### EXERCISES
1. Copy the passage on machine learning methods for call data records from "Random Forests &" to "data record testing.", switching "overfitting" to "underfitting".
2. Answer these questions using the passage on machine learning methods for call data records.
(a) What does the study cited as [8] use call data records to model?
(b) In the research on police investigation, what are call data records stored in so that files are split into blocks?
(c) What is the primary form of analytic that machine learning produces in the discussed methods?
3. Extend the passage on machine learning methods for call data records, beginning after its final sentence.

### EXERCISE PASSAGE
*****
Random Forests & Decision Trees: Using Random (RF) & Decision Trees (DT) can provide predictions using data points from CDR and XDR data. DT can provide regression metrics for call data records by examining features such as user ID or telecom network, then attempt to provide estimated call length or receiver ID. Success of this will primarily depend on the quality of the training stage. With the use RF to mitigate common problems such as overfitting, these predictive methods can be compared to other predictive ML techniques for call data record testing.
Linear Regression: One of the most common methods of machine learning is Linear Regression, easily providing predictive analytics when applied to trained data gathered from existing CDR and XDR data. Tasks such as linear regression can be applied to anomaly detection of call data records, by building a predictive model of expected traffic, and comparing new traffic against this model to estimate the likelihood of anomalous activity. This again, can be compared to other predictive ML methods, attempting to provide higher accuracy when compared.
3.3. Applying ML Methods to CDR XDR Data
The primary form of analytic produced from machine learning in the discussed methods is predictive analytics, which can be produced by building a train/test split of existing CDR and XDR data for the purposes of parsing data into a machine learning model.
One study, [
8] makes utilization of call data records to model prices of the real estate market, this hybrid ML approach is a highly practical example of call data records used to solve issues whereby modelling of overlapping research sectors is achieved. This application of CDR usage is widespread, and therefore posseses the potential to create ML modelling for other overlapping areas of research. Multi-layer perceptions are trained in this study to build a predictive model, this study follows the pattern of exploring different predictive ML methods that could applied to call data records to produce different types of metrics.
Similarly, [
9] remarks to the use of call data records in police investigation. Challenges are posed by big data in this research, various tools and methods are proposed in the effort to assist activities such as crime detection by analysing such records. The process followed in this research involves storing call data records in MapReduce to split files into blocks and distributing them across a cluster [
9], whereby this information is passed to a Hadoop file system and processed, due to the large volume of CDR data.
*****
### Chart interpretation exercises
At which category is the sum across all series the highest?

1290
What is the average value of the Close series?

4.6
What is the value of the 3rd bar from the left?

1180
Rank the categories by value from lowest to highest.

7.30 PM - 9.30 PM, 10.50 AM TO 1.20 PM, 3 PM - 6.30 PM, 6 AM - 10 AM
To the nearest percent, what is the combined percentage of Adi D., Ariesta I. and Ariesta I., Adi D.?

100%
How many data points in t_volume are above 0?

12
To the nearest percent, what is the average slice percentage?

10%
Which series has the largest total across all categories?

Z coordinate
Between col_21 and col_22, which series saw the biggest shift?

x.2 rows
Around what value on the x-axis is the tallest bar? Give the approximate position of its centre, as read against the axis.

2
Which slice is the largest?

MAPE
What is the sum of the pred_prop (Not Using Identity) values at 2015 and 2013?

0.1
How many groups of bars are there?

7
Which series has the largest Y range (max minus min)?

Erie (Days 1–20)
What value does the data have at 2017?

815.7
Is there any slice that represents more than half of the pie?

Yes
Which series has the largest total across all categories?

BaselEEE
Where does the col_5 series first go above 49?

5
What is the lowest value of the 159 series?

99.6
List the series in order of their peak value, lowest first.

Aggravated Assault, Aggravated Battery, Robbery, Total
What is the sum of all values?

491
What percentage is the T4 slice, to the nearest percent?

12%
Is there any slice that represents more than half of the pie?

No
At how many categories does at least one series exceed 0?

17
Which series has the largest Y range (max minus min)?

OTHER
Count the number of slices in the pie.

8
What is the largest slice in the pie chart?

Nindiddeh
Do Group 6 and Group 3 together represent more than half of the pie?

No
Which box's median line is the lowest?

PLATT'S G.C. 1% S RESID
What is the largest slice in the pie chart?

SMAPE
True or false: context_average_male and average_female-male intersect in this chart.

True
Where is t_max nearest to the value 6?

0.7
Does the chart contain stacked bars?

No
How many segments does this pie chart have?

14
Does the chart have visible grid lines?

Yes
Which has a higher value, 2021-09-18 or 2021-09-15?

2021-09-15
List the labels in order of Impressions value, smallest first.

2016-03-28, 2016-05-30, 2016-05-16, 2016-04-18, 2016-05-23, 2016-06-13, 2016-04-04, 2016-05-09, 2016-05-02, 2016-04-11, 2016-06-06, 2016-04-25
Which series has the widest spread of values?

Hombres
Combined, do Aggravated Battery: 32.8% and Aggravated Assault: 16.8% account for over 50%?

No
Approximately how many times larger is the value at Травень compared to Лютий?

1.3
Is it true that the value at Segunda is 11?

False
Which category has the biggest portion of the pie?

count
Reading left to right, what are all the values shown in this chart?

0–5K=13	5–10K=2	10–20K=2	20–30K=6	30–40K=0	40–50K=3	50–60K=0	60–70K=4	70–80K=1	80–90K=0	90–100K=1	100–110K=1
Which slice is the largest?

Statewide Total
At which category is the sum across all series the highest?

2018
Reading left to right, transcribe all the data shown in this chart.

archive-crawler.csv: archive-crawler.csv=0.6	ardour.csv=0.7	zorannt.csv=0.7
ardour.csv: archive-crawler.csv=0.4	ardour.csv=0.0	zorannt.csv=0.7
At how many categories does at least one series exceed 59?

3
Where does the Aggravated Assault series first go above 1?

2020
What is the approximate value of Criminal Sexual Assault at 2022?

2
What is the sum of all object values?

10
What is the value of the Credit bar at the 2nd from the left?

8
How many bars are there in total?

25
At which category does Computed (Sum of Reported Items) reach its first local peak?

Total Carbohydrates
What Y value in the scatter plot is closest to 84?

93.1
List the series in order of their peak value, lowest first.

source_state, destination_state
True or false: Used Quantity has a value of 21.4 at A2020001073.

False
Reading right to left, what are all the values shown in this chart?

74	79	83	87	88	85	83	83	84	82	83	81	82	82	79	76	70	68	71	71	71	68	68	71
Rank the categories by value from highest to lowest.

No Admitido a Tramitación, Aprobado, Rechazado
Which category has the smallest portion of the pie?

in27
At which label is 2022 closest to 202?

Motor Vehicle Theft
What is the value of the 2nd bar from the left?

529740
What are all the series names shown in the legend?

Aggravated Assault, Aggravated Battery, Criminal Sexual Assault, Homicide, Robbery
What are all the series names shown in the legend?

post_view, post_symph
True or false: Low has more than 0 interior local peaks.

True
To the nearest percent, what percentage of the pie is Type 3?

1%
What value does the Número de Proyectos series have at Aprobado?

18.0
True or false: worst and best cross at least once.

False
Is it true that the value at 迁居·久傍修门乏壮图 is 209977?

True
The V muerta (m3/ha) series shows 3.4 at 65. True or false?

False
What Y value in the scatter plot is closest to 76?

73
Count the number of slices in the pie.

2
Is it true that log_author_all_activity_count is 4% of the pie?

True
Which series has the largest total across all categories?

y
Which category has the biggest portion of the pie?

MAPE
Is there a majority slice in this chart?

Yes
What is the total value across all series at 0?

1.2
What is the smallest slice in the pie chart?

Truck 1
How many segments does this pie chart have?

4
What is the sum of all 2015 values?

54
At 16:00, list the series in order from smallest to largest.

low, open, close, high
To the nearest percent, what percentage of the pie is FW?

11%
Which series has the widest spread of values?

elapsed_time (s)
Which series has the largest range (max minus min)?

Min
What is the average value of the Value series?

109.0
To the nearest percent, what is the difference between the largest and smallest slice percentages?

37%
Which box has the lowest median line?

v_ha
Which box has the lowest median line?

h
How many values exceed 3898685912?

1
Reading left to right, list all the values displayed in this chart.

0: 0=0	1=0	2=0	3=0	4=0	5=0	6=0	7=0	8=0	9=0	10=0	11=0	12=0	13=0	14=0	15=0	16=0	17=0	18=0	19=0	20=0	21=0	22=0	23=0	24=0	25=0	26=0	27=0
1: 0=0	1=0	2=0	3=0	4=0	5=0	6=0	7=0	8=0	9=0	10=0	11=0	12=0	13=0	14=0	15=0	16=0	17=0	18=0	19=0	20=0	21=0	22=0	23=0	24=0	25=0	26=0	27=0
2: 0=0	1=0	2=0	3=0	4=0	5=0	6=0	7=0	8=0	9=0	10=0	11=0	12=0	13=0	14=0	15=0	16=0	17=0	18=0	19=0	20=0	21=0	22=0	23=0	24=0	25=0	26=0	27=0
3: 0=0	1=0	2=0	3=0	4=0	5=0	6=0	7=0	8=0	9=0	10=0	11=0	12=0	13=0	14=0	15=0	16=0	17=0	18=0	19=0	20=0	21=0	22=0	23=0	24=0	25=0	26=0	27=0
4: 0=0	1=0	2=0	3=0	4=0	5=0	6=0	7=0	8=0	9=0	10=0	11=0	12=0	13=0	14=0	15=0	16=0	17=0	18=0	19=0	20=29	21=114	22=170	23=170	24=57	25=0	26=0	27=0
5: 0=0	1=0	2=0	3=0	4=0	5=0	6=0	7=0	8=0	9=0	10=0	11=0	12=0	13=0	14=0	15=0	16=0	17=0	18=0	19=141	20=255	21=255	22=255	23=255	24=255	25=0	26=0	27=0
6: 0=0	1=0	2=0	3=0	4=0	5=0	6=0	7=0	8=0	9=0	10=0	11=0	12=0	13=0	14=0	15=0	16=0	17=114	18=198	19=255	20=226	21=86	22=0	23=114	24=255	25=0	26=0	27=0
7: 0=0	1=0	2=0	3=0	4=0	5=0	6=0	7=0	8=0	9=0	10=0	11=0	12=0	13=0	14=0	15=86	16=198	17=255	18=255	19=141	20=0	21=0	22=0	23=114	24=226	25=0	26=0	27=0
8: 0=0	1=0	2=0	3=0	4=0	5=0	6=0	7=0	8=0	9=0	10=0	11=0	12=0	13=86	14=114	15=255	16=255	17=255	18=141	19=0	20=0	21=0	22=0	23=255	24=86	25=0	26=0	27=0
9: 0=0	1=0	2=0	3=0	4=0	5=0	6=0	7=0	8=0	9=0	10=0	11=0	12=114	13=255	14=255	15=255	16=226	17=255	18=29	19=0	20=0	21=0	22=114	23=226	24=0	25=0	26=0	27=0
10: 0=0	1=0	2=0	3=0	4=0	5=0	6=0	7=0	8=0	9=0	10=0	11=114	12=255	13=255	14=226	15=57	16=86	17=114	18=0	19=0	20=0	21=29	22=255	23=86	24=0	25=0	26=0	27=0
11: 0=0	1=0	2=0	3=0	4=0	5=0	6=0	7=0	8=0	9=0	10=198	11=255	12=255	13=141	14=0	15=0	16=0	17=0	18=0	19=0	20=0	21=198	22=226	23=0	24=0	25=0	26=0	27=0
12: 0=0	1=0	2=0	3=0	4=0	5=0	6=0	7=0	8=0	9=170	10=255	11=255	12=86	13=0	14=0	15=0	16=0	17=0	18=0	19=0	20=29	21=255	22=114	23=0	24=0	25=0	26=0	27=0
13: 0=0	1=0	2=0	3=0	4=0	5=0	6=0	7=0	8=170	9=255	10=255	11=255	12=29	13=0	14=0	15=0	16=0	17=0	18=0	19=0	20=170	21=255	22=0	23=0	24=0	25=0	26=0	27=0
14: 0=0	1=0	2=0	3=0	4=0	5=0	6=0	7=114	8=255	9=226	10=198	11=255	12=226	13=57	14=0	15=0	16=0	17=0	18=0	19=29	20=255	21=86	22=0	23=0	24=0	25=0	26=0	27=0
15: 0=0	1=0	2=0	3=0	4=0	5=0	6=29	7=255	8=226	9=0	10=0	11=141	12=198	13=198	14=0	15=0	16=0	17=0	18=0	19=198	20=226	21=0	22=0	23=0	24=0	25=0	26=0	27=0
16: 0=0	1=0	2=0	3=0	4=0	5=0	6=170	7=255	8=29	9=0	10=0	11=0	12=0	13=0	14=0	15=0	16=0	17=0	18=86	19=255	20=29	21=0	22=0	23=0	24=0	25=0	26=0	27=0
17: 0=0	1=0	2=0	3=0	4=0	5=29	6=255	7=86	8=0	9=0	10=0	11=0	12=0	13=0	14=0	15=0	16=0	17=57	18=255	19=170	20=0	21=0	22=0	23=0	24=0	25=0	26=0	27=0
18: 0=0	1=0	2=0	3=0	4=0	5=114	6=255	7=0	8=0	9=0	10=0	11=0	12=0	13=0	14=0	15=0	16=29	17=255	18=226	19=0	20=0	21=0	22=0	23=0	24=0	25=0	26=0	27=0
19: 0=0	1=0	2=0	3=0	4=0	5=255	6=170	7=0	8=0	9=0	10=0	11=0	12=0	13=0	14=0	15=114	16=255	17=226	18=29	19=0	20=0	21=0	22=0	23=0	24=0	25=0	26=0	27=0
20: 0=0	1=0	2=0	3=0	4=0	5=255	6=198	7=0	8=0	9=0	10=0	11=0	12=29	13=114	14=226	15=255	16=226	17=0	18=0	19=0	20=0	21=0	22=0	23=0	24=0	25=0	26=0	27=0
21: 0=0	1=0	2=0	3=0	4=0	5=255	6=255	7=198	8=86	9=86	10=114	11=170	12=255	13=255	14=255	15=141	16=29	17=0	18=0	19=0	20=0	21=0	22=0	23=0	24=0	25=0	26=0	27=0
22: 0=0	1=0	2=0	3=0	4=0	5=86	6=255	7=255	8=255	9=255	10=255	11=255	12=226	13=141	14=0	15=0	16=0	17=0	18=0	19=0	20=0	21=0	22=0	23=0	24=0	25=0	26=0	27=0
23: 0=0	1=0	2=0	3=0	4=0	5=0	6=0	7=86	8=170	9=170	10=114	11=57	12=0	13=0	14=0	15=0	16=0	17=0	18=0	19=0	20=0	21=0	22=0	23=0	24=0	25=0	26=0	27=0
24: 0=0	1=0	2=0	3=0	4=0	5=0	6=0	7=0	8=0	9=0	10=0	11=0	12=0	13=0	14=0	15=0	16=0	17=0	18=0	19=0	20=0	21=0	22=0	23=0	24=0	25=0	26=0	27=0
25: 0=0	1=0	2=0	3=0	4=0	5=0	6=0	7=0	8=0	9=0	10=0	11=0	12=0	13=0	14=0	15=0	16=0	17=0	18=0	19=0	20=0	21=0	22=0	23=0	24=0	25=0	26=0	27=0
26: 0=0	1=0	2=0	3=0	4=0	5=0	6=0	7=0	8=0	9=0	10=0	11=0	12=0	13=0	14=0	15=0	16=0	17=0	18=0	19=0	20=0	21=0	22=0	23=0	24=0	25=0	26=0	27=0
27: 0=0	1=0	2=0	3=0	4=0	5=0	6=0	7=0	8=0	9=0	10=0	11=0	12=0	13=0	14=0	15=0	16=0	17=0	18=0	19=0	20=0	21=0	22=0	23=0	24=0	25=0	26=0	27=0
*****
### ANSWERS TO THE EXERCISES
1.
Random Forests & Decision Trees: Using Random (RF) & Decision Trees (DT) can provide predictions using data points from CDR and XDR data. DT can provide regression metrics for call data records by examining features such as user ID or telecom network, then attempt to provide estimated call length or receiver ID. Success of this will primarily depend on the quality of the training stage. With the use RF to mitigate common problems such as underfitting, these predictive methods can be compared to other predictive ML techniques for call data record testing.

2.
(a) Prices of the real estate market.
(b) MapReduce.
(c) Predictive analytics.

3.
It has been identified, through research that establishes to use a Gaussian mixture model as means of generated model-based metrics for call data records [
18]. Gaussian mixture models can provide classification for tasks in call data record analysis that may uniquely provide improved accuracy or prove a more suitable methods than other ML methods which could potentially overlook data points Gaussian methods do not.
4. Key Research Challenges In CDR Analysis
In this section, we draw together and discuss what we believe to be the key research challenges in the domain of CDR and XDR data analysis, as identified from the existing literature and from our initial research investigations.
Contextualization of Call Activity Whilst CDR and XDR provides a wealth of information about call records, the classification of calling behaviour of users can quite easily lack contextual information about why behaviours are exhibited (e.g., [
19]). Whilst there exist research works that have attempted to use CDR data for predicting house prices [
8] and for predicting criminal activity [
9], researchers would clearly need to couple multiple data sources together to obtain a suitable level of understanding on the underlying intentions of users.
Real time results analysis Given the shear volume of information being captured globally, there remains an on-going research challenge into how to manage CDR data in real time (e.g., [
20]). Proposed solutions include a distributed approach to data mining of call detail records, however this requires further investigation to understand issues of scalability. Alternatively, a hierarchical approach that provides levels of analysis based on the real-time requirement of the analysis could well be explored in further research.
CDR with VoIP As new technologies continue to evolve, including Voice over IP, and more recently, video conferencing services offered by the likes of Microsoft Teams, Google Meet and Zoom, researchers have noted that the changing distribution function of the duration of calls [
21], based on user behavioural changes, will remain as an open research challenge.
VoIP Classification Challenges Focusing on the classification of VoIP traffic U. Anwar et al [
22] refers to the issue that presently there may exist a lack of application layer techniques to detect certain protocols and traffic within VoIP. As this research attempts to classify “illegal” traffic, understanding the context of this data is considered a crucial goal.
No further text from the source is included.